Nella medesima lettera C. torna sull'argomento della penitenza in punto di morte, che in Gallia, anche per la linea rigorista sostenuta dai monaci, continuava ad essere negata. Si adduceva la ragione che il penitente non avrebbe avuto la possibilità di compiere le opere di penitenza che solitamente la Chiesa gli imponeva per un certo periodo, prima di riammetterlo nella comunione. A Roma già da qualche tempo il rifiuto della penitenza "in extremis" era stato considerato contrario allo spirito evangelico. All'inizio del V secolo infatti perdurava la tendenza rigorista tradizionale, ma cresceva la spinta per un atteggiamento più indulgente. In questo conflitto era già intervenuto papa Innocenzo, nel 405, con la lettera in cui, rispondendo ad un preciso quesito di Esuperio di Tolosa, spiegava perché la Chiesa aveva giustamente deciso di concedere ai morenti la penitenza e il viatico (P.L., XX, col. 498). C. si esprime con severità maggiore di chi disperi della misericordia di Dio (cfr. ibid., L, col. 432A), e ricorda che Gesù ha accolto il pentimento del ladrone morente in croce. Nel 452 Leone Magno dovrà ancora insistere con i vescovi della Gallia per convincerli a concedere la penitenza e la comunione "in extremis", riprendendo gli stessi argomenti di C. (cfr. ep. 108, 2, in ibid., LIV, col. 1012A). Ciò nonostante, Fausto di Riez alla fine del V secolo sarà ancora sostenitore della linea rigorista.

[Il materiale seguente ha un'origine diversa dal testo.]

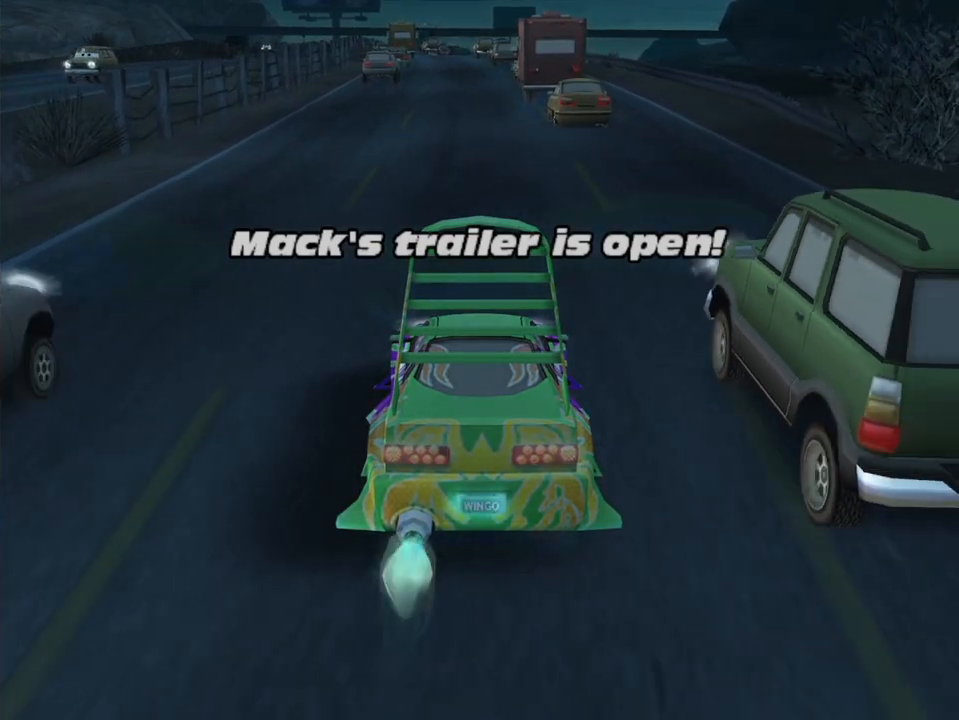
{"dt_ms": 500, "buttons": ["A", "R1", "R2"], "left_stick": "center", "right_stick": "center", "events": []}
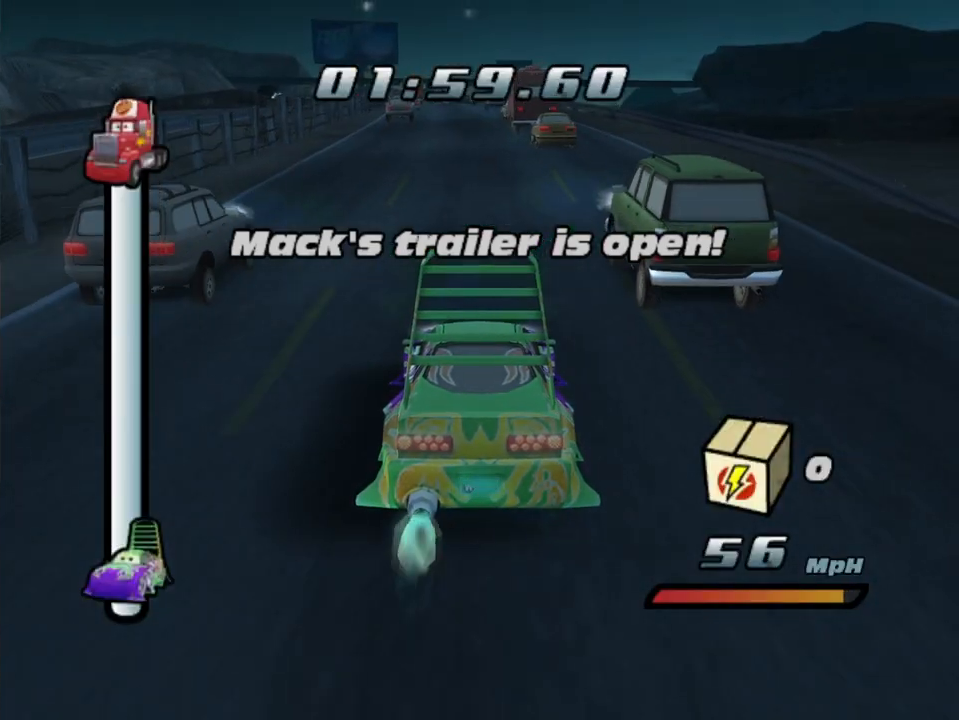
{"dt_ms": 500, "buttons": ["A", "R1", "R2"], "left_stick": "center", "right_stick": "center", "events": []}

In Gallia l'ordinazione episcopale dei monaci, che erano laici, era avvenuta in violazione di una norma, sancita dal concilio di Serdica (343, canone 8), che vietava l'accesso dei laici all'episcopato. Il canone nel corso del IV secolo fu praticamente ignorato (basti pensare all'elezione di Ambrogio di Milano), ma i predecessori di C. (Siricio, Innocenzo, Zosimo) lo avevano ribadito. Il "curriculum" ecclesiastico per C. è una prova della preparazione del candidato al compito di vescovo e una garanzia per le Chiese contro brutte sorprese. La regola, secondo la quale "dev'essere prima discepolo chiunque desidera essere maestro" (P.L., L, col. 433A), vale anche, e soprattutto, per il difficile compito dell'episcopato. Su questo punto la lettera di C. alle Chiese delle province viennese e narbonense afferma la necessità di una specifica formazione ecclesiastica. Di più, secondo C., il vescovo deve essere preferibilmente scelto fra i chierici della medesima Chiesa, cosicché più facilmente possa ottenere il necessario consenso del clero e del popolo che dovrà governare. Riaffermando la condizione di tale consenso, il papa intendeva erigere un ostacolo al ripetersi di ordinazioni di stranieri o di laici e, quindi, di monaci, e ribadire la distinzione fra lo stato di vita monastico e l'ufficio episcopale. C. respinge, poi, con fermezza la pretesa di primato della sede di Arles, e riafferma l'autorità di ogni metropolita entro i confini tradizionali delle province ecclesiastiche, condannando ogni tentativo di usurpazione dei diritti altrui (ibid., col. 434B).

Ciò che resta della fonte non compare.